Rehabilitation Methods For Jumpers Knee Injuries
As an athlete, you will experience an injury once in a while which will leave you sidelined for a short period of time or more depending on the condition of your affected body part(s). In the high level of competition with sports today, athletes tend to push their bodies to the limit in order to acquire more than what they have in terms of speed, strength, endurance, and anything that will help them win on their respective sports. In return, piles of injuries will fall in as consequences for overusing your body outside its limits. The best thing you can do after an injury is to rehabilitate and restore that part in order to get back on track.
There are many different methods used in rehabilitating injured body parts. When it comes to restoring a jumpers knee injury back to its original function, you can always ask for guidance from your physician or from any professional in the medical field. There are many ways on how to rehabilitate your knees; however it is very essential that these are appropriate for your condition. Below is a good example of a rehabilitation method for jumpers knee injuries.
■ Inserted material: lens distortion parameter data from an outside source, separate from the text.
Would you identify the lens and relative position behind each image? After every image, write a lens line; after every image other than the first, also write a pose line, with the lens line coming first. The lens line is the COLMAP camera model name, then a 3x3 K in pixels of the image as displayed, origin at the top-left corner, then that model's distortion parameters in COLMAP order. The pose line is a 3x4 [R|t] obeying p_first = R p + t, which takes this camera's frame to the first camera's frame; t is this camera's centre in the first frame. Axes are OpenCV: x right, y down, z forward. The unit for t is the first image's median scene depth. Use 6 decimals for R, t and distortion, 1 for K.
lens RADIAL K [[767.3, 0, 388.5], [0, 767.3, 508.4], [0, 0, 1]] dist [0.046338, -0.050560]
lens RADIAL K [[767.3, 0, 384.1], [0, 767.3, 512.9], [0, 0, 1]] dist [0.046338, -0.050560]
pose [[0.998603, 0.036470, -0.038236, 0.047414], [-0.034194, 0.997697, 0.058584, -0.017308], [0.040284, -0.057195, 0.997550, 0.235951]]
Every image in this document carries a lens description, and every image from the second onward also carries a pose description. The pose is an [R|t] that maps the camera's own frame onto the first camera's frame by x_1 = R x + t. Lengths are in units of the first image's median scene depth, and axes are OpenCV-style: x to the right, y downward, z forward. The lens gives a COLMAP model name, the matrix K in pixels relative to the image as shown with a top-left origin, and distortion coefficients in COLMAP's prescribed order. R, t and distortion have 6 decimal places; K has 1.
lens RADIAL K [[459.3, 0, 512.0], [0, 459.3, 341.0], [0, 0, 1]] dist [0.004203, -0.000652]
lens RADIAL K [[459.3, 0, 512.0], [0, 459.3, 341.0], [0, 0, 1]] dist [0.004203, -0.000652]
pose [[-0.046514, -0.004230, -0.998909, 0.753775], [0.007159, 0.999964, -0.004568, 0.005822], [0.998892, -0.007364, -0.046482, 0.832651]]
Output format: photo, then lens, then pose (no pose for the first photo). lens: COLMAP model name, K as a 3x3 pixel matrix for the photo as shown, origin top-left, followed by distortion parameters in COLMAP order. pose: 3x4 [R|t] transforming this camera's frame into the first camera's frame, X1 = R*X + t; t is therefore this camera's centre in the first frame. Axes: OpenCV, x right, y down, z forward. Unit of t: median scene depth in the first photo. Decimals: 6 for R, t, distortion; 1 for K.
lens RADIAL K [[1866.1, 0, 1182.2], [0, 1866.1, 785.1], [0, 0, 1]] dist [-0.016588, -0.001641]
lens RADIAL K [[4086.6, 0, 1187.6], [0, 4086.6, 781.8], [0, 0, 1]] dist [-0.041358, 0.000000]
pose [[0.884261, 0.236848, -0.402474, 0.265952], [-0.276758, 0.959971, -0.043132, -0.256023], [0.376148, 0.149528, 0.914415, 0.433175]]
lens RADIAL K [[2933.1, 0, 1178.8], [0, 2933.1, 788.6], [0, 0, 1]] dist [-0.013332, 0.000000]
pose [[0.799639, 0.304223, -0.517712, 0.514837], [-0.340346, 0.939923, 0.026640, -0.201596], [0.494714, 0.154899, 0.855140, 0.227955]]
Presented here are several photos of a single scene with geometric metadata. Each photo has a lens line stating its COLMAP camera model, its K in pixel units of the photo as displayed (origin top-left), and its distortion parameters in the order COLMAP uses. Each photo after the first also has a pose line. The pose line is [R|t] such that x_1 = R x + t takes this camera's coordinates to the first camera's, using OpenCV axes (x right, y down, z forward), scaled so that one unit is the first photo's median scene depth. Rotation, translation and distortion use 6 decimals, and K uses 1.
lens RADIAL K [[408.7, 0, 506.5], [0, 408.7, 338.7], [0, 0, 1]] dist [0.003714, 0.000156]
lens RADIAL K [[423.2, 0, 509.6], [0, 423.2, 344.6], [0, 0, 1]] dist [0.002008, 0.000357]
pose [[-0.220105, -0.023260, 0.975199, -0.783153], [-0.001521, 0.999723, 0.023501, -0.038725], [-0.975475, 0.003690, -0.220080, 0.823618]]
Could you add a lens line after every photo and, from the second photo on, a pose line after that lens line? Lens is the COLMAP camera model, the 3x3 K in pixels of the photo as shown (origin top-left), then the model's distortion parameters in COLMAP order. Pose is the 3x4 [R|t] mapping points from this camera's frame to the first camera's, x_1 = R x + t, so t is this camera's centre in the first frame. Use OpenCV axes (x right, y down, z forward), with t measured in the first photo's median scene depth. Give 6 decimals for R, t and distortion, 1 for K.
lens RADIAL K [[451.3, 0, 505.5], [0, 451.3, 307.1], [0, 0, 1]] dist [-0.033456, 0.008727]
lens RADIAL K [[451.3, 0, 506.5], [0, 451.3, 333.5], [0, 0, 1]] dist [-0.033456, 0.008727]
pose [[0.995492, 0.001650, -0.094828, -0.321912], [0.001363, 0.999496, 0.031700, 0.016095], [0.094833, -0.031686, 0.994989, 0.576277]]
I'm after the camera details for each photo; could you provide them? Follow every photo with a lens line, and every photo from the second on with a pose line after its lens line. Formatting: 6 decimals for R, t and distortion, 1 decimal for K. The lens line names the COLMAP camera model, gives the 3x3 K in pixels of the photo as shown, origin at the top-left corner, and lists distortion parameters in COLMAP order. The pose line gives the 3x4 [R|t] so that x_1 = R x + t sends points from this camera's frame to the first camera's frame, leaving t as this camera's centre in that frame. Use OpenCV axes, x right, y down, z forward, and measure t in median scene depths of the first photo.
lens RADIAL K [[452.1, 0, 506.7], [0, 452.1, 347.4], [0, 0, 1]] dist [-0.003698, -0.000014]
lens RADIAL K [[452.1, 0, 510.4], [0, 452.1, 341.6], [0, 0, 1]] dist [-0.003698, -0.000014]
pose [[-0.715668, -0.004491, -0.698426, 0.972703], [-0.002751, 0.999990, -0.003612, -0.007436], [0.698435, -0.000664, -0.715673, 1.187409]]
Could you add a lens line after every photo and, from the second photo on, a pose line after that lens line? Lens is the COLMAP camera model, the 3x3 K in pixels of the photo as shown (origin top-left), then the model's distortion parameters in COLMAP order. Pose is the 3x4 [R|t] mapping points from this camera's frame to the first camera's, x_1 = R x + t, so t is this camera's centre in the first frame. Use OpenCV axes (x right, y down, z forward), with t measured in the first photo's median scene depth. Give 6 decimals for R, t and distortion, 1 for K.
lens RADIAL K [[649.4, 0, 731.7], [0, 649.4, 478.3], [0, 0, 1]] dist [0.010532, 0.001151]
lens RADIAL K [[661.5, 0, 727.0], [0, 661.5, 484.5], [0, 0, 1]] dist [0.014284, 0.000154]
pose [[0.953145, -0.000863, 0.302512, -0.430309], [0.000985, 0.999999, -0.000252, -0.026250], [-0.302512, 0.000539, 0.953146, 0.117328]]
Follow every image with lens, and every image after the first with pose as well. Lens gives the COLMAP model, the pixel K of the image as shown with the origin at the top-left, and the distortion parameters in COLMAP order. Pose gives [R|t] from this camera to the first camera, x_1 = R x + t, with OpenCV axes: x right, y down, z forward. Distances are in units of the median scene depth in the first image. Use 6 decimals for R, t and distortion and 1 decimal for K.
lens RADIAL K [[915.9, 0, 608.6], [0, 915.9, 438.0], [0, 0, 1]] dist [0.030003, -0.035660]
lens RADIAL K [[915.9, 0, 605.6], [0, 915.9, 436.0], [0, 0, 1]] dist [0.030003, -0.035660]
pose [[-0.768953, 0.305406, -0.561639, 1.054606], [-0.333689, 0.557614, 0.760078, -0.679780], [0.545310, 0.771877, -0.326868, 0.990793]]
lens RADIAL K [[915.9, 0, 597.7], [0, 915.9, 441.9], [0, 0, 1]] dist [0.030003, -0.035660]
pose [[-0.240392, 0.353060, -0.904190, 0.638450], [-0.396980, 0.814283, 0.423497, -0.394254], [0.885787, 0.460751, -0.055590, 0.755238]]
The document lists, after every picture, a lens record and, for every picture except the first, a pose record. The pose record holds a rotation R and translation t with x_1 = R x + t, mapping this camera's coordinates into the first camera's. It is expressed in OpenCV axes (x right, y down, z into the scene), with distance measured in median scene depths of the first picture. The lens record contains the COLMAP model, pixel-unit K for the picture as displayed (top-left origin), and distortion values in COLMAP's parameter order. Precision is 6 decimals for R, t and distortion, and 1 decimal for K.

– Stretching Exercises – as soon as your body is free from pain, you can start with a basic and gentle stretching exercise which will allow your injured body parts to recover successfully. Quadriceps muscles are commonly stretched and exercised in order to bring back elasticity and function in good condition. The process should be done in an increasing pattern. You should start stretching your quadriceps muscles from 5 to 10 minutes for 5 times a day. Later on you should add more time while you stretch these in order to regain the lost condition and function of these body parts. Although the pain is no longer there, rehabilitation using a stretching program should be continued in order to prevent re-occurrence of the injury.
– Strengthening Exercise – it is very important to add up a strengthening exercise to your program. This will allow your body to fully recover its strength and endurance. However, this should only be done when the body does not feel any pain at all. Although strengthening is good, always remember to never over-do it as it can also contribute to the re-occurrence of the problem. In case pain is felt during the performance of the exercises, stop the program and let your body fully recover from the pain before you get back on the strengthening program. As much as possible, get an ice pack ready in order to prevent inflammation in case you experience one during the training program.
– Rest – aside from the above-mentioned exercises, make sure that you give your body a complete rest before you go back to your normal routine. This is to ensure that you are a hundred percent ready to hit the gym, train, and play your sport. Rest is not only to make your body relaxed; it is also great for allowing relief and proper recovery. Avoid staying up late at night as this can cause stress and fatigue which is a bad idea during your rehabilitation process.